Indonesia Menuju Hub Estetika dan Health–Aesthetic Tourism Asia

PERDESTI memperkuat ekosistem melalui kurikulum berbasis evidence-based medicine dan pelatihan kompetensi nasional.

Ketua Umum PERDESTI, Hendry Hartono, menegaskan pentingnya peningkatan keterampilan dokter untuk menghadapi persaingan internasional.

Dalam sesi ilmiah, dr. Teguh menilai Indonesia memiliki peluang besar memimpin sektor health–aesthetic tourism di Asia.

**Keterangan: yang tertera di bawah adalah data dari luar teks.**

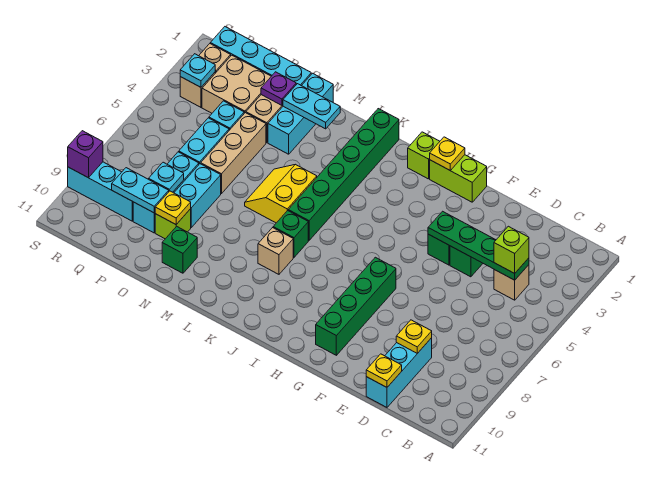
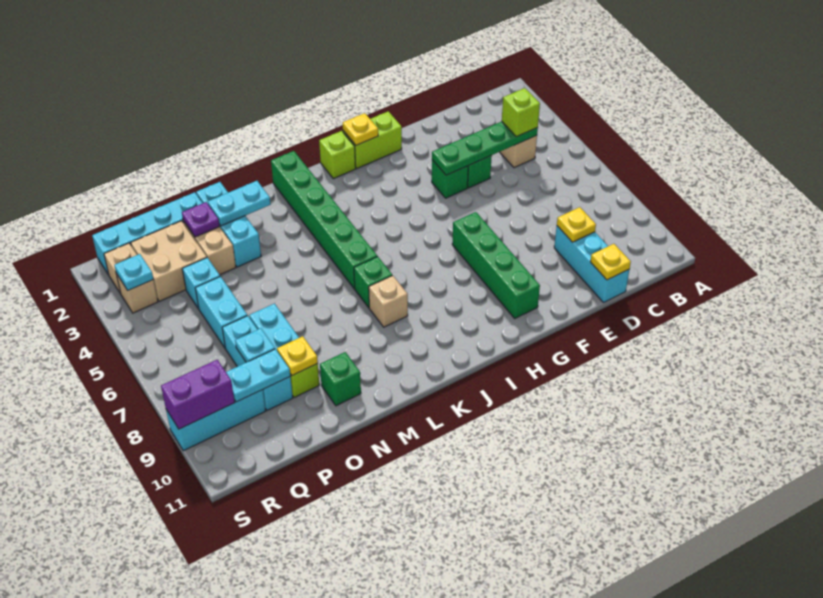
yellow 2x2 slope [245,164,317,223] -> none
tan 1x3 brick [201,113,266,194] -> none
purple 1x1 brick [68,131,103,178] -> purple 1x2 brick [161,360,235,429]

“Indonesia siap bersaing dengan Korea, Thailand, dan Vietnam karena kita punya keunggulan medis, budaya, dan kekuatan riset,” ujarnya.

Perkembangan Aesthetic Genitalia Jadi Sorotan

ISWAM 2025 turut menyoroti tren global aesthetic genitalia, termasuk:

  • Teknologi kombinasi benang dan hyaluronic acid untuk perempuan, hasil kolaborasi
    Indonesia–Argentina
  • Teknik non-bedah berbasis injeksi temporary untuk pria, yang dinilai lebih aman dan sesuai riset mutakhir

Sesi Digital bersama Atta Halilintar

Forum ini juga menghadirkan sesi digital bersama Atta Halilintar dan dr. Teguh mengenai citra profesional di era media sosial.

Sesi tersebut mendapat antusiasme tinggi dari peserta, termasuk dr. Ajay Irawan, Dipl.AAAM., AIFMO-P dari Teta Aesthetic Clinic.

Menegaskan Poros Estetika Dunia

ISAM dan PERDESTI menetapkan tiga langkah besar ke depan:

  1. Penyelenggaraan ISWAM nasional di seluruh negara Presidency
  2. Implementasi International Credit Point System
  3. Pembentukan lembaga pengampu Aesthetic Anti-Aging Medicine dengan standar kurikulum global

Dengan dukungan pemerintah, kepemimpinan ilmiah dr. Teguh Tanuwidjaja, dan keterlibatan para duta besar, Indonesia semakin mantap memosisikan diri sebagai salah satu poros estetika dan anti-aging paling berpengaruh di Asia Pasifik.